The symmetry of the "repeated cells" allows for a quick solution for the current ratio, otherwise it could be a bit of a slog.

Exactly. That's why I was puzzled by your original statement.

phinds said:
Exactly. That's why I was puzzled by your original statement.

I was looking at the OP's attempts and it didn't appear that he'd spotted the short cut, which prompted my post; I wanted to find out more about his approach, and see if he could spot the short cut.

gneill said:
I was looking at the OP's attempts and it didn't appear that he'd spotted the short cut, which prompted my post; I wanted to find out more about his approach, and see if he could spot the short cut.

Ahha ... thus the wink.

## 1. What is the purpose of calculating the ratio of Ib/Ia in an electrical circuit?

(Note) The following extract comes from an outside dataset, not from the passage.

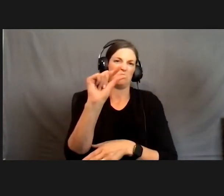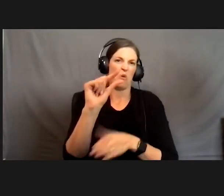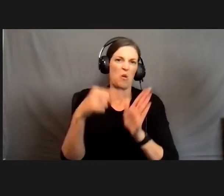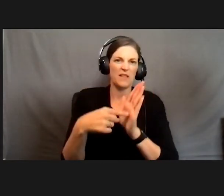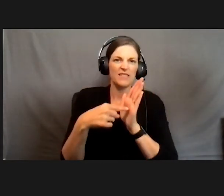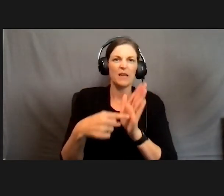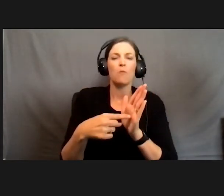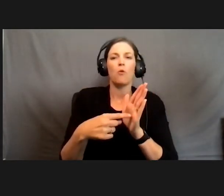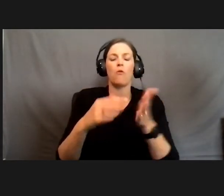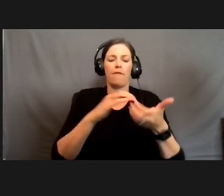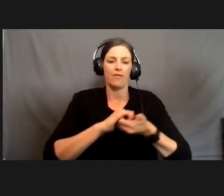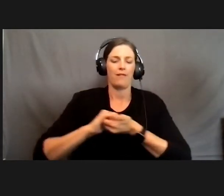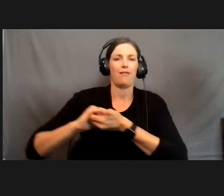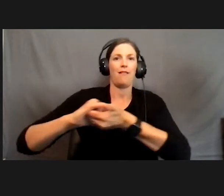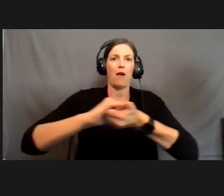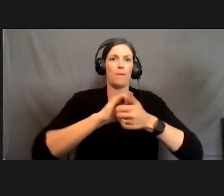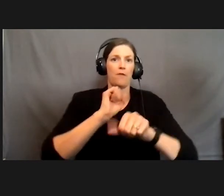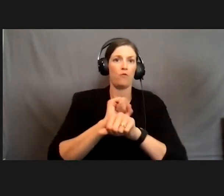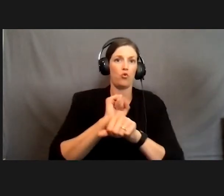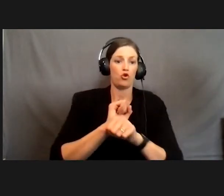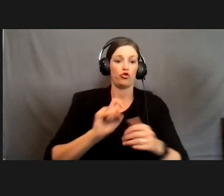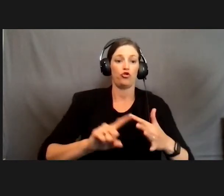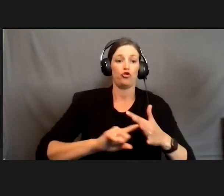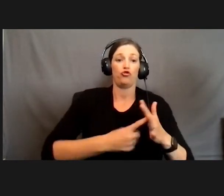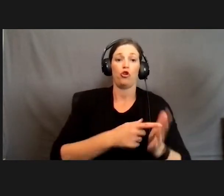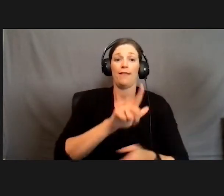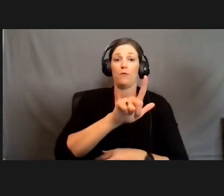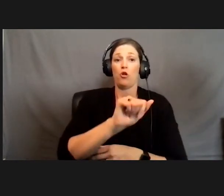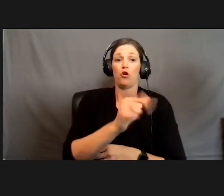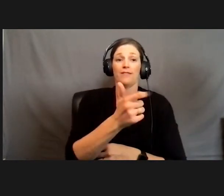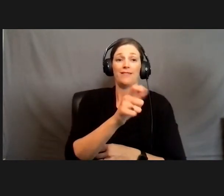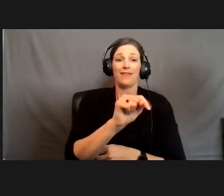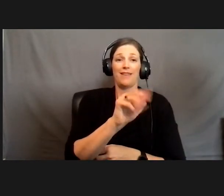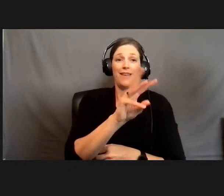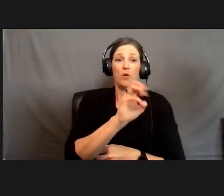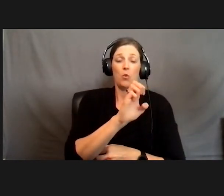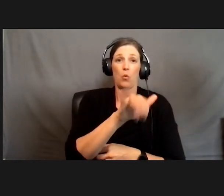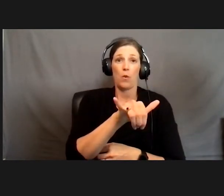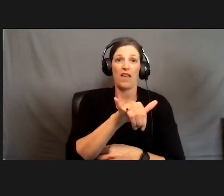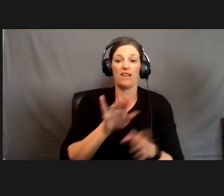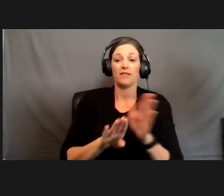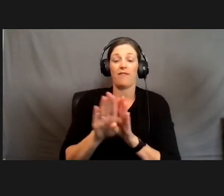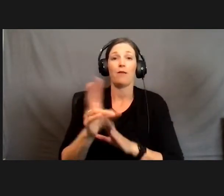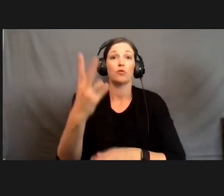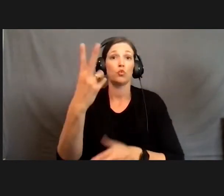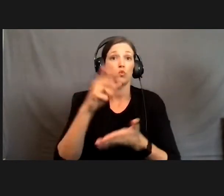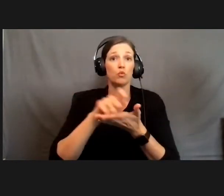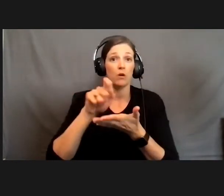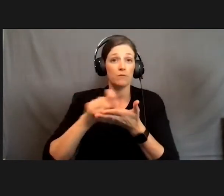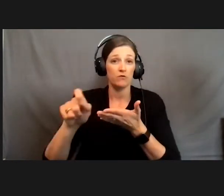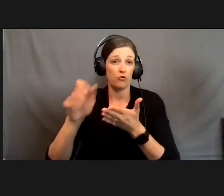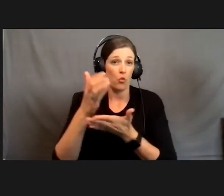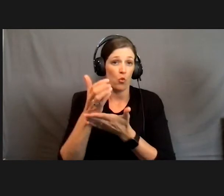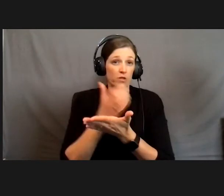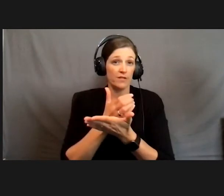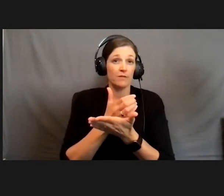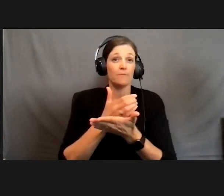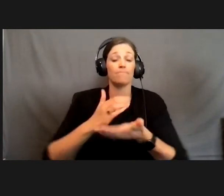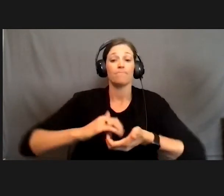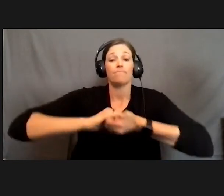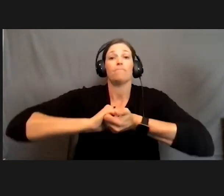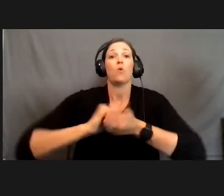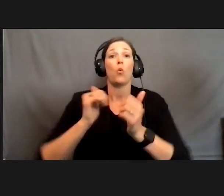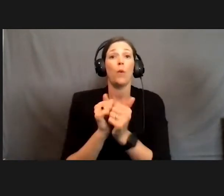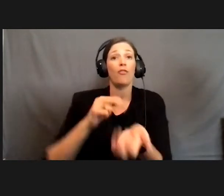kind of collaborative work that's been started in the liberal arts gateway. We developed two composition courses in tandem with the nursing department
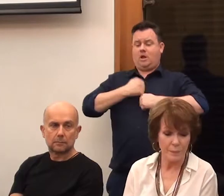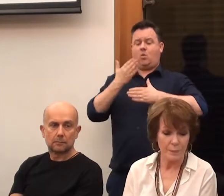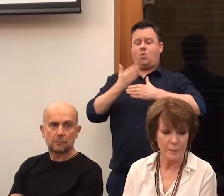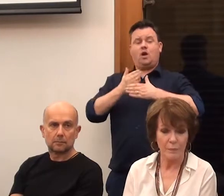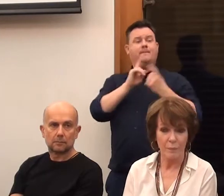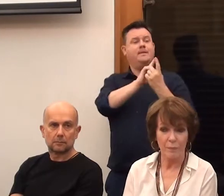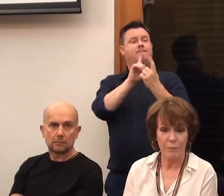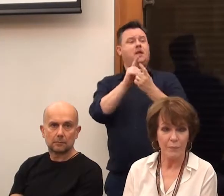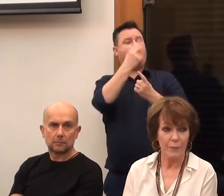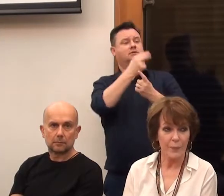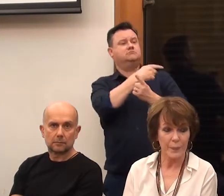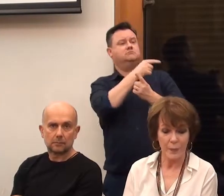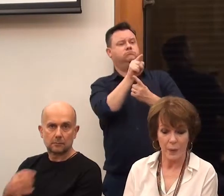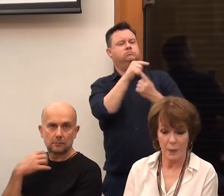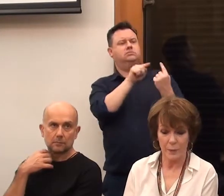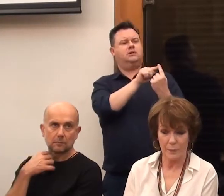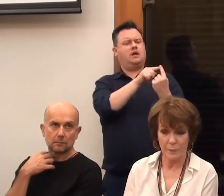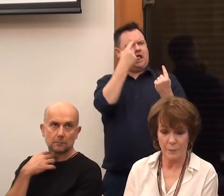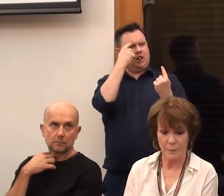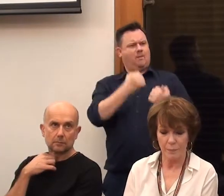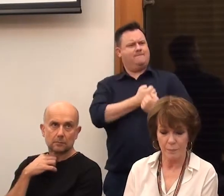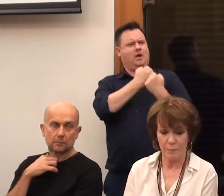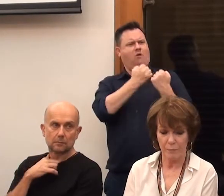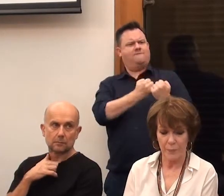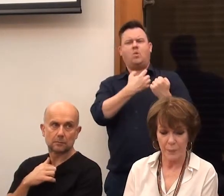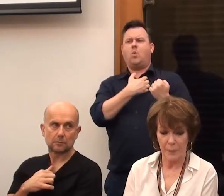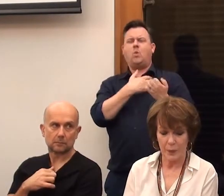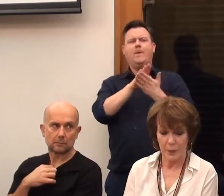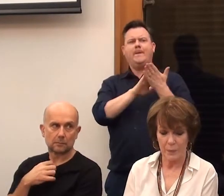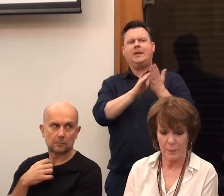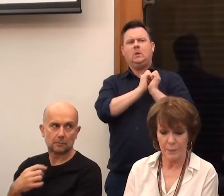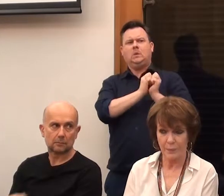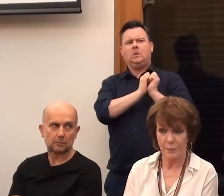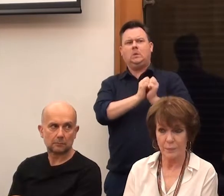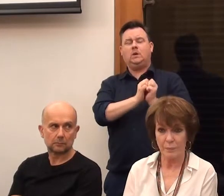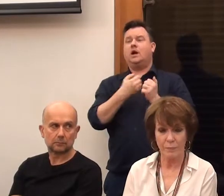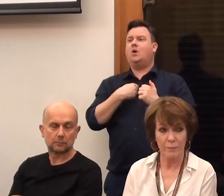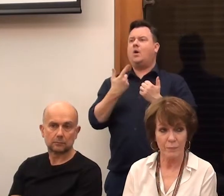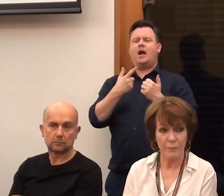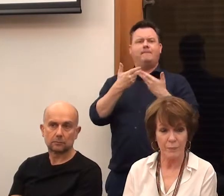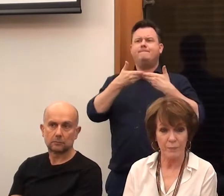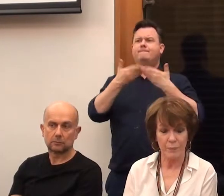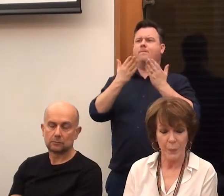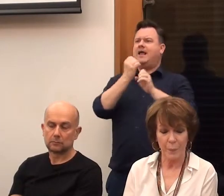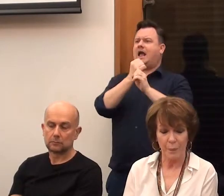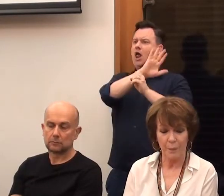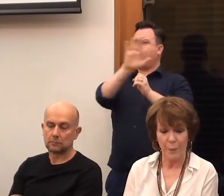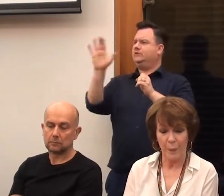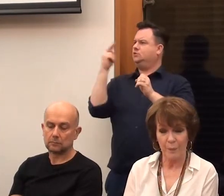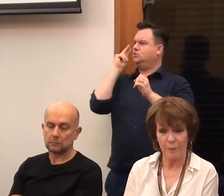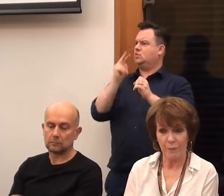who were making work that I thought was powerful and insightful. I never saw it in galleries or institutions,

The ratio of Ib/Ia, also known as the input bias current ratio, is used to measure the level of accuracy and stability of an electrical circuit. It is an important parameter in determining the performance of amplifiers, filters, and other electronic components.

## 2. How is the input bias current ratio calculated?

The input bias current ratio is calculated by dividing the input bias current for the inverting input (Ib) by the input bias current for the non-inverting input (Ia). This can be done by measuring the currents at each input using a multimeter or by using mathematical equations.

## 3. What factors can affect the input bias current ratio in a circuit?

There are several factors that can affect the input bias current ratio in a circuit, including temperature, component tolerances, and aging of components. Any changes in these factors can cause the ratio to deviate from its initial value, which can impact the circuit's performance.

## 4. Why is it important to consider the input bias current ratio in circuit design?

The input bias current ratio is an important factor to consider in circuit design because it can affect the accuracy, stability, and linearity of the circuit. It can also impact the overall performance and reliability of the circuit, especially in precision applications.

## 5. How can the input bias current ratio be minimized in a circuit?

To minimize the input bias current ratio, precision components with low input bias currents should be used. Additionally, careful circuit design and layout techniques can also help reduce the effects of temperature and component tolerances on the ratio. Regular maintenance and calibration can also help ensure the ratio remains within acceptable levels.